[[ Exercise material, beginning ]]

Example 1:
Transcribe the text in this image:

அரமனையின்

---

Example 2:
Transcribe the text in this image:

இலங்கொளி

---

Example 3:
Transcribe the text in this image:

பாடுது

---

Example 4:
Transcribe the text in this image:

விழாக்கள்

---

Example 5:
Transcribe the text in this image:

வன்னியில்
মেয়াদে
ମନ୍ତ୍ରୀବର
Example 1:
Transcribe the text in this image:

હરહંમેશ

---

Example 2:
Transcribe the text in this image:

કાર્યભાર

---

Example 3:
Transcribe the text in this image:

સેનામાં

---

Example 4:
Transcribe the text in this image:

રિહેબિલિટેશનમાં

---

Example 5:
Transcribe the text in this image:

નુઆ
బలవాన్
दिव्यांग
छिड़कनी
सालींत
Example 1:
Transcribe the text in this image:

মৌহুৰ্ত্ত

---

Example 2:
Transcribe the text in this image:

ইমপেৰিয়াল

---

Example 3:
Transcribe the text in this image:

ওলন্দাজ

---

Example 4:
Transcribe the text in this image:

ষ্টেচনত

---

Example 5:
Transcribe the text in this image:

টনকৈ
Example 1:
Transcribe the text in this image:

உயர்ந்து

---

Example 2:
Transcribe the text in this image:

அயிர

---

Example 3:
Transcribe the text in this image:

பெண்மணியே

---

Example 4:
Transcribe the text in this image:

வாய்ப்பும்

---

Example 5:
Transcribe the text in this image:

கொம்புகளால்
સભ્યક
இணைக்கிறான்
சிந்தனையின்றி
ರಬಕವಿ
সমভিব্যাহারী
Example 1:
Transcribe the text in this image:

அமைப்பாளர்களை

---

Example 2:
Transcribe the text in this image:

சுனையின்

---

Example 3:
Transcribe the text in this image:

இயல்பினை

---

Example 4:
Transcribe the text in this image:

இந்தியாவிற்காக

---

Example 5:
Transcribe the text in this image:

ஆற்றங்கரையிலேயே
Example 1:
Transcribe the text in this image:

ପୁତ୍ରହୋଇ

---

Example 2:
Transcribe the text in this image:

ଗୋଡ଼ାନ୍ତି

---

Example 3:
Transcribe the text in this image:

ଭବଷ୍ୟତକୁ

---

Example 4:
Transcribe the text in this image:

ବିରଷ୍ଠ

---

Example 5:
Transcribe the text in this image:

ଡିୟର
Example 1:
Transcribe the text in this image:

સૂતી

[[ Exercise material, end ]]

_Directions:_
Start to finish, restate the records above word for word.

_Answer below:_
Example 1:
Transcribe the text in this image:

அரமனையின்

---

Example 2:
Transcribe the text in this image:

இலங்கொளி

---

Example 3:
Transcribe the text in this image:

பாடுது

---

Example 4:
Transcribe the text in this image:

விழாக்கள்

---

Example 5:
Transcribe the text in this image:

வன்னியில்
মেয়াদে
ମନ୍ତ୍ରୀବର
Example 1:
Transcribe the text in this image:

હરહંમેશ

---

Example 2:
Transcribe the text in this image:

કાર્યભાર

---

Example 3:
Transcribe the text in this image:

સેનામાં

---

Example 4:
Transcribe the text in this image:

રિહેબિલિટેશનમાં

---

Example 5:
Transcribe the text in this image:

નુઆ
బలవాన్
दिव्यांग
छिड़कनी
सालींत
Example 1:
Transcribe the text in this image:

মৌহুৰ্ত্ত

---

Example 2:
Transcribe the text in this image:

ইমপেৰিয়াল

---

Example 3:
Transcribe the text in this image:

ওলন্দাজ

---

Example 4:
Transcribe the text in this image:

ষ্টেচনত

---

Example 5:
Transcribe the text in this image:

টনকৈ
Example 1:
Transcribe the text in this image:

உயர்ந்து

---

Example 2:
Transcribe the text in this image:

அயிர

---

Example 3:
Transcribe the text in this image:

பெண்மணியே

---

Example 4:
Transcribe the text in this image:

வாய்ப்பும்

---

Example 5:
Transcribe the text in this image:

கொம்புகளால்
સભ્યક
இணைக்கிறான்
சிந்தனையின்றி
ರಬಕವಿ
সমভিব্যাহারী
Example 1:
Transcribe the text in this image:

அமைப்பாளர்களை

---

Example 2:
Transcribe the text in this image:

சுனையின்

---

Example 3:
Transcribe the text in this image:

இயல்பினை

---

Example 4:
Transcribe the text in this image:

இந்தியாவிற்காக

---

Example 5:
Transcribe the text in this image:

ஆற்றங்கரையிலேயே
Example 1:
Transcribe the text in this image:

ପୁତ୍ରହୋଇ

---

Example 2:
Transcribe the text in this image:

ଗୋଡ଼ାନ୍ତି

---

Example 3:
Transcribe the text in this image:

ଭବଷ୍ୟତକୁ

---

Example 4:
Transcribe the text in this image:

ବିରଷ୍ଠ

---

Example 5:
Transcribe the text in this image:

ଡିୟର
Example 1:
Transcribe the text in this image:

સૂતી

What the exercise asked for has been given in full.